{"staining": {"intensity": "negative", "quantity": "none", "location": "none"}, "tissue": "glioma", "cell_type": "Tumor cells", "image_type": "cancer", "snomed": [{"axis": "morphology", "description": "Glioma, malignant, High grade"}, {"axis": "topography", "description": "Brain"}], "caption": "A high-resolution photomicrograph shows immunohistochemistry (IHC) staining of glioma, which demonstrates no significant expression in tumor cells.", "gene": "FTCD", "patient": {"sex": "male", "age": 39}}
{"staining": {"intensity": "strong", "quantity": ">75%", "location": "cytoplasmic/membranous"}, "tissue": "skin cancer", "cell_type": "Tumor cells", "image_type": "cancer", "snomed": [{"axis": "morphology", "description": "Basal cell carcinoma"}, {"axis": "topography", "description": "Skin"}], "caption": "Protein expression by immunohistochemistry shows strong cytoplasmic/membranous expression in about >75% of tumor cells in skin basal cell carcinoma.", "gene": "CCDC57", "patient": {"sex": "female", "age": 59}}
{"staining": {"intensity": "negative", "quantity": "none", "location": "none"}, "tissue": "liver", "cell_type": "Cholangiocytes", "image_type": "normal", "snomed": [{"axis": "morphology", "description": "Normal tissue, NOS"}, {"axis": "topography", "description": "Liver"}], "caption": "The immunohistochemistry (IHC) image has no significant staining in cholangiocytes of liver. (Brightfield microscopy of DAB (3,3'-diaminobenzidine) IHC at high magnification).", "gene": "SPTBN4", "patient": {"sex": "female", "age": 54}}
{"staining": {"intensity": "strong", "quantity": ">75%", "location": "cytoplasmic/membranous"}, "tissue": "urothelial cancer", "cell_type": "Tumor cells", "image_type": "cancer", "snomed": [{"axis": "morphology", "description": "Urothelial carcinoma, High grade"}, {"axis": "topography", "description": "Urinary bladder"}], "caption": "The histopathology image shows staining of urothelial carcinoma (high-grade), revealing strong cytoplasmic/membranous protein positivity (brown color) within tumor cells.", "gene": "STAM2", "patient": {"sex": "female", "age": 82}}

- [WORK ITEM] Starting from the first line above, copy the data through to the last line exactly.

- [OUTPUT BELOW]
{"staining": {"intensity": "negative", "quantity": "none", "location": "none"}, "tissue": "glioma", "cell_type": "Tumor cells", "image_type": "cancer", "snomed": [{"axis": "morphology", "description": "Glioma, malignant, High grade"}, {"axis": "topography", "description": "Brain"}], "caption": "A high-resolution photomicrograph shows immunohistochemistry (IHC) staining of glioma, which demonstrates no significant expression in tumor cells.", "gene": "FTCD", "patient": {"sex": "male", "age": 39}}
{"staining": {"intensity": "strong", "quantity": ">75%", "location": "cytoplasmic/membranous"}, "tissue": "skin cancer", "cell_type": "Tumor cells", "image_type": "cancer", "snomed": [{"axis": "morphology", "description": "Basal cell carcinoma"}, {"axis": "topography", "description": "Skin"}], "caption": "Protein expression by immunohistochemistry shows strong cytoplasmic/membranous expression in about >75% of tumor cells in skin basal cell carcinoma.", "gene": "CCDC57", "patient": {"sex": "female", "age": 59}}
{"staining": {"intensity": "negative", "quantity": "none", "location": "none"}, "tissue": "liver", "cell_type": "Cholangiocytes", "image_type": "normal", "snomed": [{"axis": "morphology", "description": "Normal tissue, NOS"}, {"axis": "topography", "description": "Liver"}], "caption": "The immunohistochemistry (IHC) image has no significant staining in cholangiocytes of liver. (Brightfield microscopy of DAB (3,3'-diaminobenzidine) IHC at high magnification).", "gene": "SPTBN4", "patient": {"sex": "female", "age": 54}}
{"staining": {"intensity": "strong", "quantity": ">75%", "location": "cytoplasmic/membranous"}, "tissue": "urothelial cancer", "cell_type": "Tumor cells", "image_type": "cancer", "snomed": [{"axis": "morphology", "description": "Urothelial carcinoma, High grade"}, {"axis": "topography", "description": "Urinary bladder"}], "caption": "The histopathology image shows staining of urothelial carcinoma (high-grade), revealing strong cytoplasmic/membranous protein positivity (brown color) within tumor cells.", "gene": "STAM2", "patient": {"sex": "female", "age": 82}}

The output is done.